Sin embargo, cada vez son más quienes albergamos dudas sobre las posibilidades de fundar en la teoría de la falacia una teoría normativa para la argumentación: las críticas van desde el concepto mismo de falacia hasta la posibilidad de construir una “teoría” que haga sistemática la evaluación de los argumentos. Falacias y Argumentación recoge este recorrido de ida y vuelta sobre el papel que la teoría de la falacia estaba llamada a desempeñar dentro de la Teoría de la Argumentación. En este aspecto es, si se quiere, una propuesta negativa.
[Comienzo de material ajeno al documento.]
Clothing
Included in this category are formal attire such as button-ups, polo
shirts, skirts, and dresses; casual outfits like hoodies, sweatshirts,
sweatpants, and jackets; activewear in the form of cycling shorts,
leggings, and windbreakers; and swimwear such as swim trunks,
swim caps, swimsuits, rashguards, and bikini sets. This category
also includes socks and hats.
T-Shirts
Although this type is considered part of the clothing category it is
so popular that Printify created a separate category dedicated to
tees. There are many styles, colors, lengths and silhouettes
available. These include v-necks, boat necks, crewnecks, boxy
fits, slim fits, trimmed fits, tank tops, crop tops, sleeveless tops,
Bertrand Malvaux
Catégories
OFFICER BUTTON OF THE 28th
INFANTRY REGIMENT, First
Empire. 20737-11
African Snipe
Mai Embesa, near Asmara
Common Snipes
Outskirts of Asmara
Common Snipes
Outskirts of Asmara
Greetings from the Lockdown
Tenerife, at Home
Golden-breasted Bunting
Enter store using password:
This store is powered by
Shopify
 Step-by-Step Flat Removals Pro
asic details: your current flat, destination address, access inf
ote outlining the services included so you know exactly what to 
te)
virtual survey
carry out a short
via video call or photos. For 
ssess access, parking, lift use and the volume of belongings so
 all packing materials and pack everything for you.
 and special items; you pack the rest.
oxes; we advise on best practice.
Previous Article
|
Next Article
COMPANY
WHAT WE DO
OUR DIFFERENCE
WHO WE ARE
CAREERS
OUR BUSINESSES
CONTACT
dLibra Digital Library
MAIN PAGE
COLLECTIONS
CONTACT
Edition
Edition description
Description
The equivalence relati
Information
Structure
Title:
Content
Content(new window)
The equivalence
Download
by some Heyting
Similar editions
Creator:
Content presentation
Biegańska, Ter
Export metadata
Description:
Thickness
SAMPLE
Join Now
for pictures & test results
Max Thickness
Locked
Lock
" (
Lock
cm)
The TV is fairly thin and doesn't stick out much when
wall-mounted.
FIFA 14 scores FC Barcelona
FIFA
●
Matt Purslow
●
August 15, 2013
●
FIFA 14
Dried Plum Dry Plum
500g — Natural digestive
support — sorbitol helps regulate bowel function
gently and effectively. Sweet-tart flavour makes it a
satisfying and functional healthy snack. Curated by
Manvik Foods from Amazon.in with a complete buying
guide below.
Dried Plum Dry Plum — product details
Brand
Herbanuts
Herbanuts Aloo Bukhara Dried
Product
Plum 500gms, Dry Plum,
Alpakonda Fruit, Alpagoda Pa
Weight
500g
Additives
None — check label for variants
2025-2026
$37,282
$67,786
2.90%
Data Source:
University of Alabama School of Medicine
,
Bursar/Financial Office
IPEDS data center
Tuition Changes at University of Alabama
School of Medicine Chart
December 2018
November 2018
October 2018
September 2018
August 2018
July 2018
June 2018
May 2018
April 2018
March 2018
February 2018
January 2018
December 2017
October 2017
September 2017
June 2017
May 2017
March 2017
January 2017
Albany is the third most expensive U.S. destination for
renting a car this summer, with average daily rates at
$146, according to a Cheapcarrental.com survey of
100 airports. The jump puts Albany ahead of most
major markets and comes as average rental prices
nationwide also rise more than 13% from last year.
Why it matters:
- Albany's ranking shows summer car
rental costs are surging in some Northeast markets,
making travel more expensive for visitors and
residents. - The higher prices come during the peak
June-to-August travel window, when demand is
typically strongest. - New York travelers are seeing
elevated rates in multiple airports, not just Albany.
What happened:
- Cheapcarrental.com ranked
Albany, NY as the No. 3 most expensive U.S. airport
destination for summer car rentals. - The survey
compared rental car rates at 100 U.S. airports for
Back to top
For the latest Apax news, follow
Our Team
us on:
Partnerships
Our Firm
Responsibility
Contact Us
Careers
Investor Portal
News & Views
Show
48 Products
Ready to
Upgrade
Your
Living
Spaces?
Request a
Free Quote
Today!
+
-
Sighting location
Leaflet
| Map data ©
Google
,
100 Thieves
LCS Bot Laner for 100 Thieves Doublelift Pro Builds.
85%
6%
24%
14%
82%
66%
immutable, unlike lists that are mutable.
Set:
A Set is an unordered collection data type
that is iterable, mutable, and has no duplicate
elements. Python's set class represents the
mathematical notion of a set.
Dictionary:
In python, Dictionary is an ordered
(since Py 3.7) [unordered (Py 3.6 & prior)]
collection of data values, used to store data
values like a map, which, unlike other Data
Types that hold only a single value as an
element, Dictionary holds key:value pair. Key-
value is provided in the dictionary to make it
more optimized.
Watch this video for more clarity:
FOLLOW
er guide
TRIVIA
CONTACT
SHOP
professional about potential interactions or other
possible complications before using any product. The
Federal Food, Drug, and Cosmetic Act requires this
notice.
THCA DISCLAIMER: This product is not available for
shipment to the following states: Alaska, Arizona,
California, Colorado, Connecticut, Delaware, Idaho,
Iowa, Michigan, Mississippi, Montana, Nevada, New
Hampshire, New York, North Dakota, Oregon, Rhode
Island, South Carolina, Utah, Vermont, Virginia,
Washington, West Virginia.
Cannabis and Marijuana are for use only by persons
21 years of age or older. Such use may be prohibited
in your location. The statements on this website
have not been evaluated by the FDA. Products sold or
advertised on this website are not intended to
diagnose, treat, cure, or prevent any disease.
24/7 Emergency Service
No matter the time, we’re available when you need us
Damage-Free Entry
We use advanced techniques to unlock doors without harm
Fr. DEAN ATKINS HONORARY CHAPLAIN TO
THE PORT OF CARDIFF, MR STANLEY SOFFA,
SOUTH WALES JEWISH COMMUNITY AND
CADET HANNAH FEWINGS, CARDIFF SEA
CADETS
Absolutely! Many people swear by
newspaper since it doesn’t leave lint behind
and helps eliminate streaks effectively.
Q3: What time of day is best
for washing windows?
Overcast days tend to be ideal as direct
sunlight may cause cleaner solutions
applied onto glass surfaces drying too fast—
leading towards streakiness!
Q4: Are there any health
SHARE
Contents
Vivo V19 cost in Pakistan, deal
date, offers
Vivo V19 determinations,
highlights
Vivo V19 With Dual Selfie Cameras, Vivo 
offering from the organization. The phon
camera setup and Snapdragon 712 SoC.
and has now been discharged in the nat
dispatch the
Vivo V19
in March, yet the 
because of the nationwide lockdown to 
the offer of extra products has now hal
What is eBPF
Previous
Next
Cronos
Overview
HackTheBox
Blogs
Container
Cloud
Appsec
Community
En cuanto a mi propuesta positiva, desarrollada principalmente en Giving Reasons (2011), surge, por un lado, de esta desconfianza en las posibilidades de la lógica y la teoría de la falacia, pero también de la certeza de que la argumentación tenía sentido mucho antes de que existiese teoría normativa alguna para ella: si la gente no hubiese sido capaz de determinar eficazmente si un argumento es bueno o malo sin la ayuda de una teoría explícita, la argumentación no habría servido de mucho, no habría sido útil como forma de llegar a creencias correctas y, por ende, no habría sido un buen instrumento para persuadir a los demás de ellas. La práctica misma de argumentar es una práctica normativa cuyo producto idiosincrásico es la justificación. Una buena teoría de la argumentación habrá de explicar en qué consiste su capacidad justificatoria y hacer de su fuerza persuasiva una función de esta. Pero también habrá de explicar el hecho de que, por desgracia, esta práctica normativa que es argumentar también permite aferrarse a malos argumentos: en definitiva, habrá de explicar por qué valorar si un argumento es bueno o malo resulta ser una tarea fácil y muy difícil a la vez.
Lilian Bermejo Luque, A propósito de "Falacias y Argumentación", Ápeiron. Estudios de filosofía, 02/10/2014
REFERENCIAS
Bermejo-Luque, Lilian (2011) Giving Reasons. A linguistic pragmatic approach to Argumentation Theory. Springer: Dordrecht.
________ (2014) Falacias y Argumentación. Plaza y Valdés: Madrid.
van Eemeren, Frans y Rob Grootendorst (1984) Speech Acts in Argumentative Discussions A theoretical model for the analysis of discussions directed towards solving conflicts of opinion. Foris, Dordrech/Mounton de Gruyter: Berlin.
Finocchiaro, Maurice (1981) ‘Fallacies and the Evaluation of Reasoning’ in American Philosophical Quarterly, 18, 1, 13-22.
Hamblin, Charles (1970) Fallacies. Methuen: London.
Johnson, Ralph (2000) Manifest Rationality: A Pragmatic Theory of Argument. Lawrence Earlbaum Associates: Mahwah, NJ.
Perelman, Chaim y Lucie Olbrech-Tyteca (1958) La nouvelle rhétorique. Traité de l’argumentation. Presses Universitaires de France: Paris.
Toulmin, Stephen (1958) The Uses of Argument. Cambridge University Press: Cambridge.
Walton (1995) A Pragmatic Theory of Fallacy, The University of Alabama Press: Tuscaloosa and London.
Lilian Bermejo Luque es Doctora en Filosofía. Sus áreas de especialización son la Teoría de la Argumentación y las Teorías de la Racionalidad. Actualmente trabaja como investigadora Ramón y Cajal en el Departamento de Filosofía I de la Universidad de Granada. Sus principales publicaciones se encuentran en revistas como Informal Logic o Argumentation. En 2011, publicó la monografía Giving Reasons. A linguistic-pragmatic approach to Argumentation Theory en Springer. Este año ha aparecido su primer libro en castellano, Falacias y Argumentación, publicado por Plaza y Valdés.